Amina Arraf and Paula Brooks: we LGBT bloggers need to be real or stop blogging
The cases of two fake lesbian bloggers that were recently “ousted” by mainstream media, have done a tremendous damage to all bloggers, but especially to those of us LGBT bloggers who are trying to keep a level of credibility and trustiness in front of our readers.
With the cases of the Amina Arraf the “Syrian-American lesbian blogger” who was truly a straight married U.S. scholar living in Scotland, and of Paula Brooks the fake editor of the lesbian news website Lez Get Real, who was also a straight man, readers are left with a lesson hard to forget.
Why did they do this? I can’t say. Maybe they are infatuated with Lesbians, something for psychoanalysts to research.
But their actions will cause a negative impact on the work we true LGBT bloggers do, they made us look like a joke, a big fat lie, and it really, really, offended the people of Syria, specially those brave LGBT activists that live in that extremely homophobic society.
In a time when hundreds of thousands of people write blogs in the U.S. and millions around the world, a lot of the information posted online tends to be fictional, but when bloggers get the trust of readers and then get exposed as liars, those people won’t read blogs any longer, or won’t trust them anyways.
From now on, it will be harder for a lot of people to take any LGBT blogs seriously as a source of reliable information, unless they know your true identity.
When it comes to informative blogging or citizen journalism, is hard to get people’s attention, but even harder to keep their readership. You have to show them that you are really working hard to get the facts well checked before posting them. This has been my personal experience.
Ultimately, the best way to get a readers attention is getting personal, and this is what “Amina” and “Paula” did. Now that we know those characters were false, I wonder what can we do to get people to believe who we bloggers really are.
This is me. Photo by ergeekgoddess
In the past five to four years I’ve been writing mostly two blogs: Carlos in DC and Peruanista. My most successful blog is Peruanista, written mostly in Spanish and sometimes in English. The secret of that success has been not only my personal effort to include only proven information that I researched with enough time, but also because I had a very personal approach with very personal political ideas that got more recognition as I let people know who I am in real life.
This has not been easy, “coming out” to my readers about my life has been a slow process where I got comfortable with the idea of telling first that I’m gay, totally independent and also undocumented. I knew I had to do it at some point. In that way, people stopped the rumors, the questioning and the wondering. They knew that what I wrote made sense but now they know who is writing those controversial political ideas and mostly proven facts.
The result has been very rewarding, and I have received the support of people who identity also by name and tell me their stories in confidence.

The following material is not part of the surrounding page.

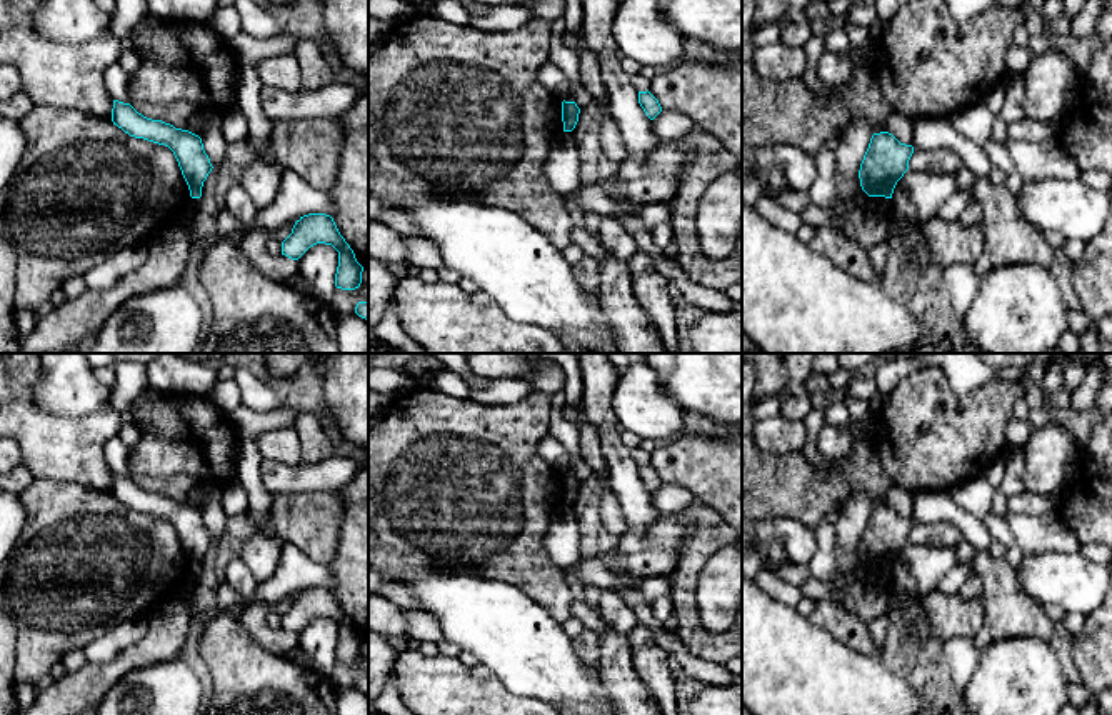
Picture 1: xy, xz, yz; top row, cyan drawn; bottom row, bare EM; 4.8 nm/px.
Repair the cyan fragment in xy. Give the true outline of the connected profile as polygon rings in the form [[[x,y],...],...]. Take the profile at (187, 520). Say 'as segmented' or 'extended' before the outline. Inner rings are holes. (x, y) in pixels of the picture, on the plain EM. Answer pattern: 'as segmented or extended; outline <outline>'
as segmented; outline [[[113,473],[112,495],[130,510],[168,520],[178,535],[190,570],[202,570],[203,555],[213,540],[198,508],[162,493],[147,492],[130,477],[118,473]]]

This has been the case with Carlos in DC but in a smaller scale, because I have been keeping a more neutral and perhaps mysterious identity of my life in DC, except with some specific posts where I let out my very personal feelings.
Based on what I learned from my blog Peruanista, I can tell you that for me is much more interesting blogging when I write from a personal perspective; I get to connect with my readers. It’s real. This is also a great responsibility, because I don’t want to make anyone think that I’m really someone else.
This is something we bloggers, especially LGBT bloggers need to keep in mind: our readers need to know who we are. The times of anonymous blogging are gone. Unless you are writing a fictional blog, or a collective blog. When it comes to personal blogs, you know that sooner or later you will have to reveal who you are in real life, especially after these two revelations.
No, we bloggers don’t need to be perfect people nor pretend to be role models, but being honest about what we write and who we are will take us a long way. I’m on the process of doing that, and I we can only hope to count with our readers’ trust.
The damage done by Tom MacMaster (Amina Arraf) and Bill Graber (Paula Brooks) to all LGBT bloggers can be covered and repaired with time and persistence, it’s a big challenge. Those two men can apologize all they want, but what they have done is just plain wrong, selfish and stupid.
There will be more questions raising from this, for instance, how is possible that straight men portray homosexual women so well, for about 6 years, and we all believed them?